Toutes ces crises — sécuritaires, politiques, humanitaires — trouvent leur genèse dans la gestion autocratique, népotique et corruptive de ces États. Les principaux responsables sont, bien entendu, les dirigeants africains eux-mêmes. Néanmoins, en validant presque systématiquement des élections insincères et en adoubant des autocrates refusant de quitter le pouvoir, toute la « communauté internationale » — Nations unies, Union européenne, organisations africaines (CEDEAO et Union africaine), États-Unis — porte une large part de responsabilité dans ce naufrage. La France, ancienne puissance coloniale qui dispose encore d’une grande influence dans cette zone, est en première ligne et a largement contribué à créer cette situation.
Cette politique du maintien des autocrates au pouvoir est presque toujours justifiée au nom d’une sacrosainte stabilité. Or, s’il n’est pas prouvé qu’à court terme cette stratégie est payante, à moyen et long terme, c’est certain, elle produit des catastrophes, comme celles qui sont en cours. Les conséquences sont inversement proportionnelles aux effets soi-disant recherchés. Les dirigeants occidentaux savent pourtant, et le répètent à l’envi, que le terrorisme se nourrit de la faiblesse des États (1).

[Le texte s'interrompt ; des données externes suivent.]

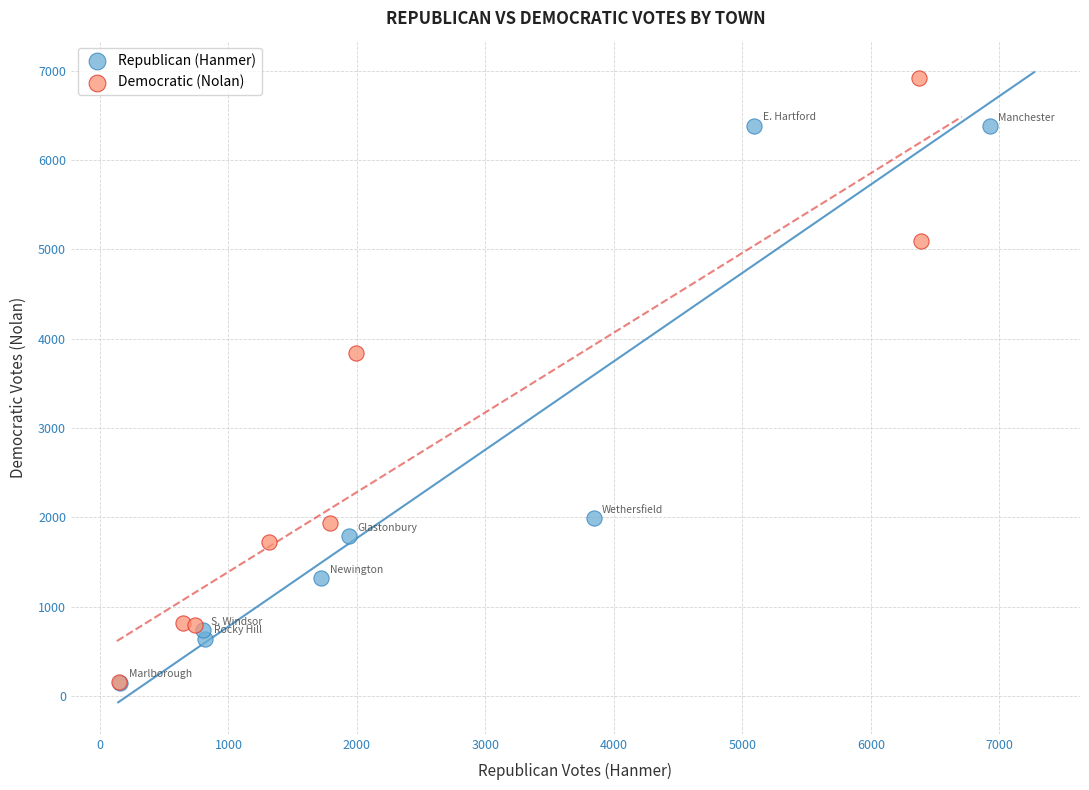

Which series reaches the maximum Y coordinate?

Democratic (Nolan)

La situation actuelle en Afrique de l’Ouest est le résultat de trente années d’erreurs, de fautes, d’errements, de manque de vision, de faiblesses, de méconnaissance de l’histoire et de la sociologie ; elle a été encore aggravée par les interventions armées de 2011 en Libye et en Côte d’Ivoire.

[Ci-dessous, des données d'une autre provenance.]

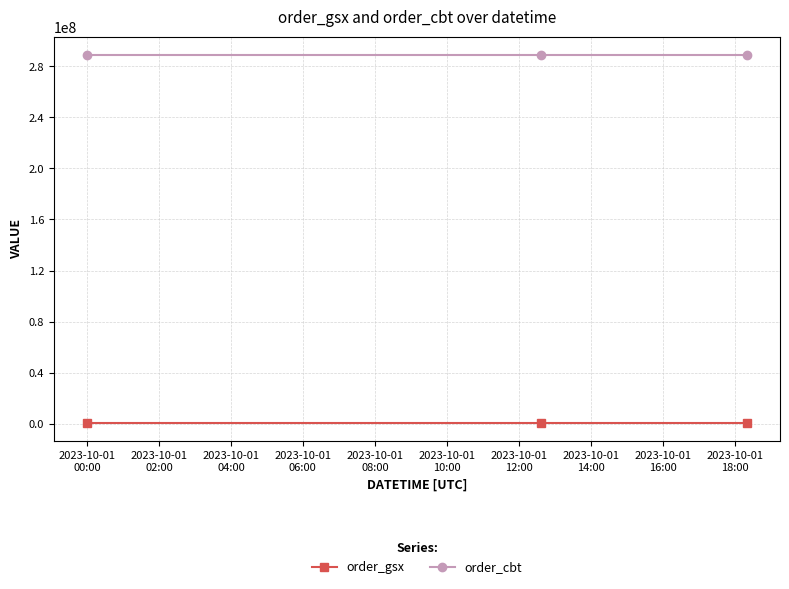

List the series in order of their peak value, highest first.

order_cbt, order_gsx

Contrairement à un imaginaire assez largement répandu en Occident, les citoyens de ces États sont avides d’une véritable démocratie. Ils ne sont pas non plus prédestinés à s’affronter dans des conflits communautaires qui remonteraient à la nuit des temps. Certains des pays précités, comme la Côte d’Ivoire et la Guinée-Conakry, sont riches en ressources ; ils n’ont donc pas vocation à être perpétuellement « en voie de développement ». Tous ont les moyens d’une autosuffisance alimentaire qui est hors de leur portée aujourd’hui. Or, à cause des raisons déjà évoquées, tous, sans exception, se retrouvent dans le bas du classement mondial de l’indice de développement humain.
Les premières à subir les conséquences de ce « désordre » des choses sont, bien évidemment, les populations civiles, qui vivent un calvaire et payent le plus lourd tribut. La deuxième victime est l’Union européenne, qui a dépensé des milliards d’euros tant au Sahel que dans les États du Golfe de Guinée pour tenter de colmater les brèches et d’endiguer une vague migratoire vers les pays d’Europe du Sud. Il n’est pas inintéressant de constater que ce sont les pays les plus riches en matières premières — Guinée-Conakry et Côte d’Ivoire — qui sont les deux premiers pays d’Afrique subsaharienne en termes d’immigration illégale en France.